What I wish to say could be summarized as of the following; do what you wish, keep your ambitions up, and no matter what – there will be another day to try even harder – that is what I will do until today is the only day.

I’ll see you soon
AREKU

3 Responses to “It’s soon 2017

  • I’m not sure what what 2017 will bring. But for this I’m certain; I’ll do my best.
    Read more:… https://t.co/sJW5Qoqt2u

  • Sweetheart,

    I find it hard to form the words and meaning I wish to convey. I think this whole year still feels a bit unreal but oh so very important. Like finding the pieces for the puzzle. A picture appearing with each tiny piece. I couldn’t help but smile as I read about the manmade invention. I see a lot of my own philosophical thinking. Way beyond necessity of thinking but highly interesting. I don’t think there can ever be a too philosophical for me. That side of you is very dear to me. Your thoughts are worth pondering on and seem to always lead me to something I need.
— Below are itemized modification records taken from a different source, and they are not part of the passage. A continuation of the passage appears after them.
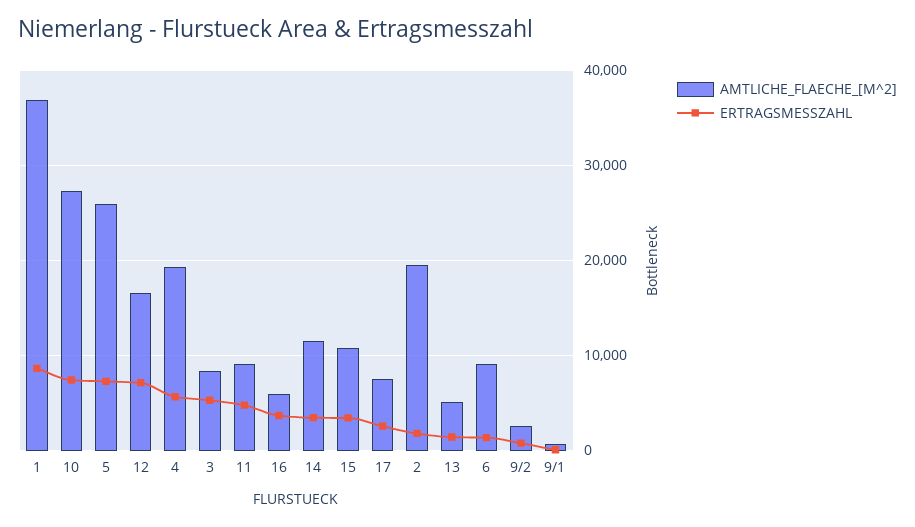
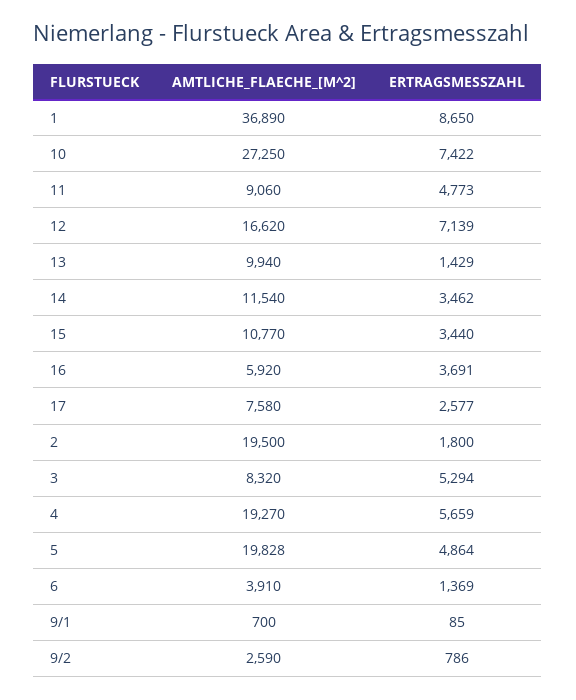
AMTLICHE_FLAECHE_[M^2], 5: 26000 -> 19828
ERTRAGSMESSZAHL, 5: 7000 -> 4864
AMTLICHE_FLAECHE_[M^2], 13: 5000 -> 9940
AMTLICHE_FLAECHE_[M^2], 6: 9000 -> 3910

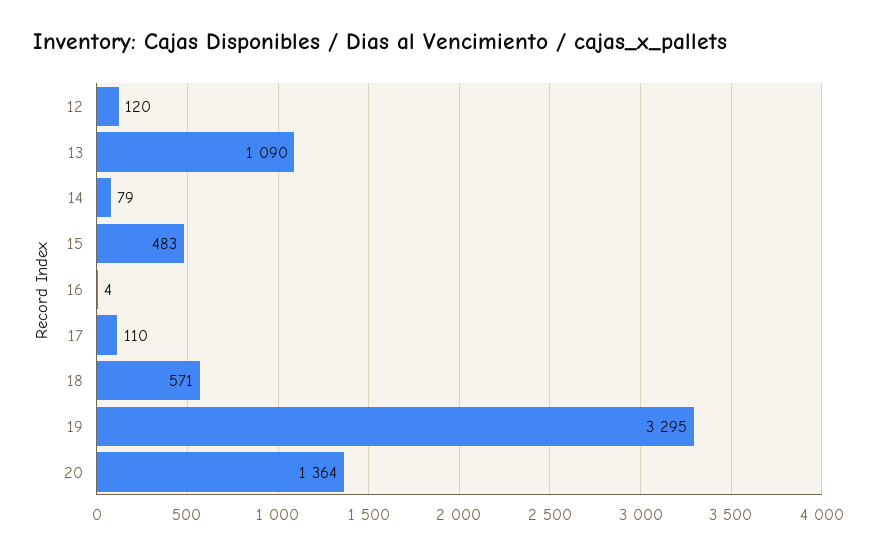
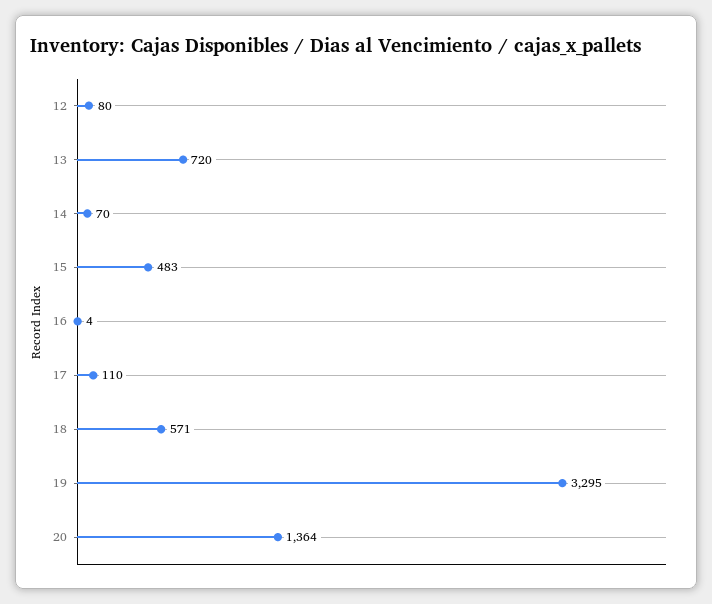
12: 120 -> 80
13: 1090 -> 720
14: 79 -> 70

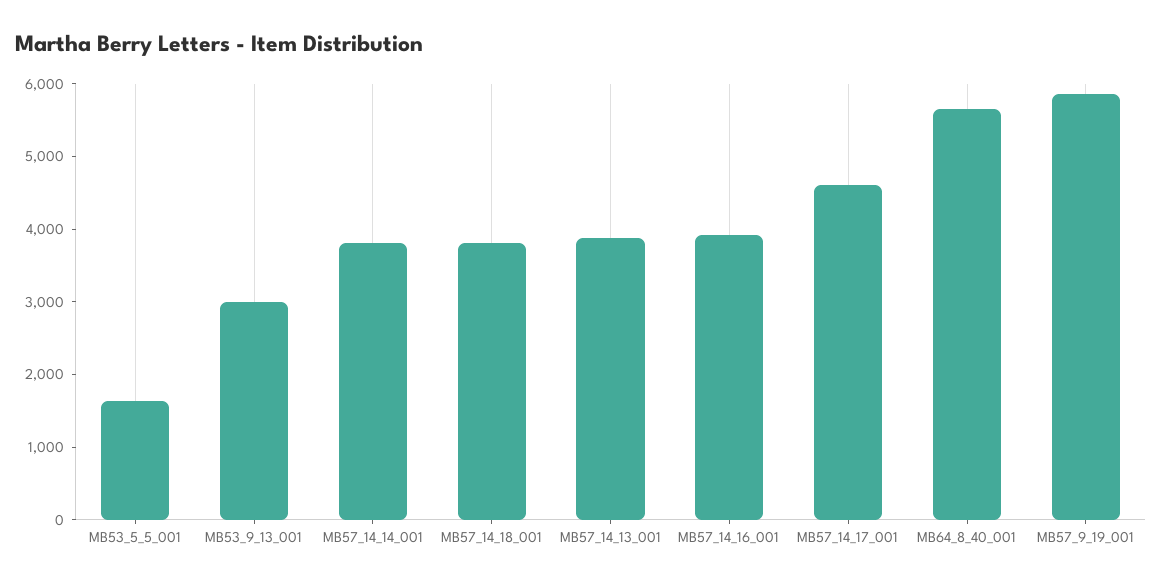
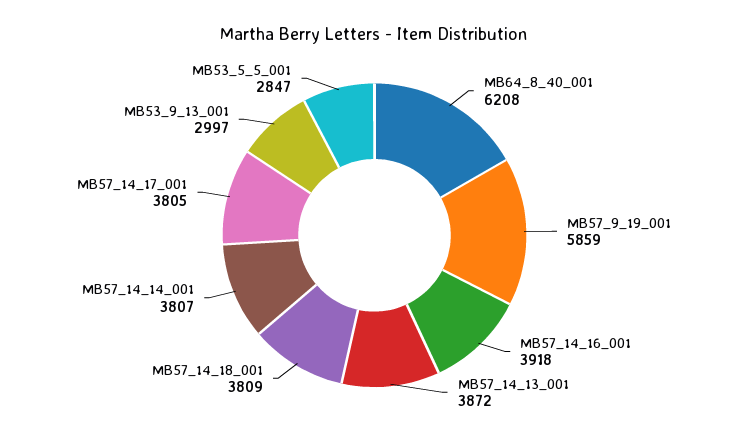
MB53_5_5_001: 1600 -> 2847
MB57_14_17_001: 4600 -> 3805
MB64_8_40_001: 5600 -> 6208

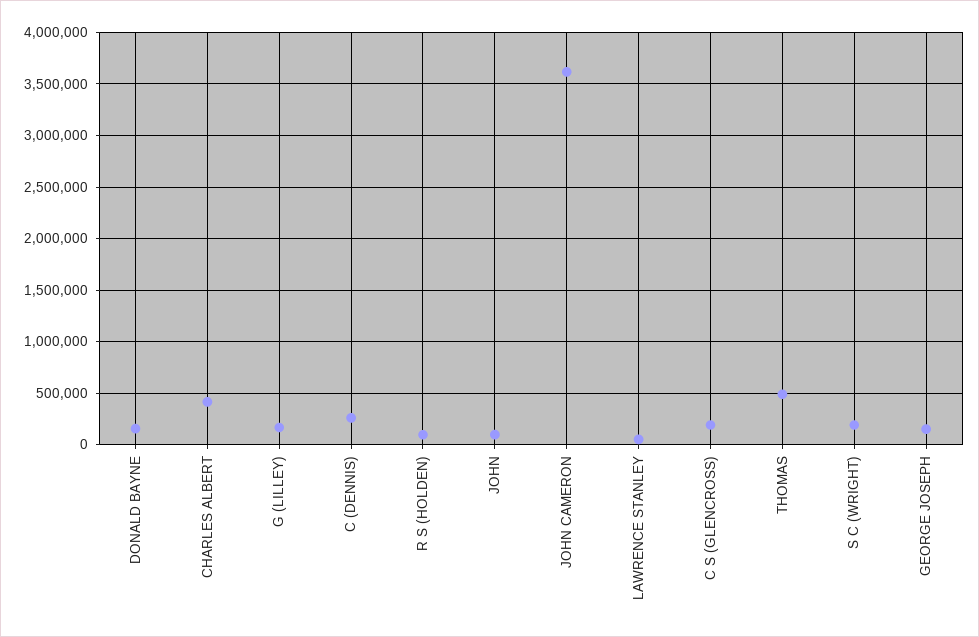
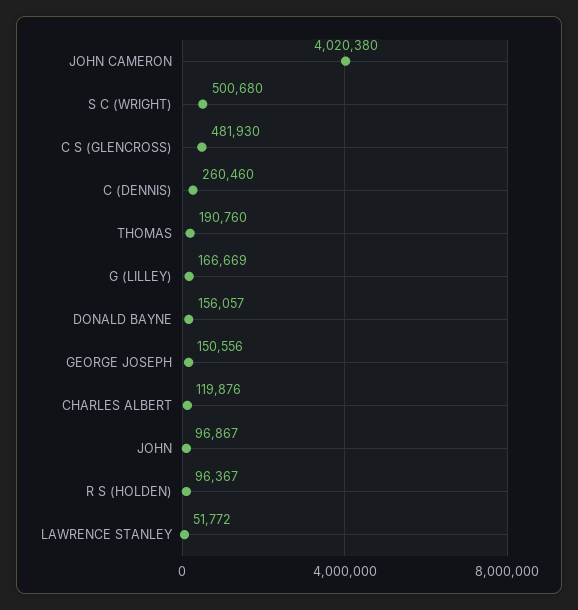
CHARLES ALBERT: 400000 -> 119876
JOHN CAMERON: 3600000 -> 4020380
C S (GLENCROSS): 200000 -> 481930
THOMAS: 500000 -> 190760
S C (WRIGHT): 200000 -> 500680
    I know I don’t always appear excited about things. Sometimes my excitement lies deep within. Like how a child won’t tell you how they feel because they have not learnt those words and expressions yet, but it won’t stop them from running towards you in absolute joy as soon as they see you again.

    Change.
    I always get nervous when life changes. Not to be confused with scared of. More like before you’re going to do/perform something. It’s not one feeling of but a muddle of different and sometimes conflicting ones that tends to come out for me as nervous. Sometimes your head just needs to catch up to your heart’s gallop. It’s to be frank masked excitement. In the end my curiosity and lust for life win over scared or scarred. The thoughts on trivial was very elegant. Very true, you have to live to know where it might lead you. And the ambition of wanting everything else is rather huge. I love that! You have to grab as much as possible if to become the most of yourself.

    I have never understood how wanting much is a limitation. Sure it brings a lot of pressure at times. True. Might even mean you will push yourself too hard. But I rather do that then go around regretting not trying or chancing to do something and transform myself. I don’t wish to live with regrets as to what could have happened if only. That drives me to step outside of my own comfort. I still battle the feeling of not measuring up, hurting others with my desire and so forth.

    You got me thinking of transitions and how it sneaks up on you. How seamless it can feel when you’re in the midst of it. It’s not always that huge and overwhelming but small and growing a little each day, until it hits you. Oh such wonder!

    Wow!! Rather a lot of different things coming up. Very like you. That’s the thing about a new year approaching. You never really know all that it will bring. And to reflect upon all that has happened this past year, I realise it has actually changed quite a bit. Which I’m extremely happy about. Of course I want to see the next step. Ever growing curiosity! And don’t think for a moment I’m not blissfully happy and very humbled you even want my support, both for your own creations and the band.

    I really hope to see you soon. Happy day!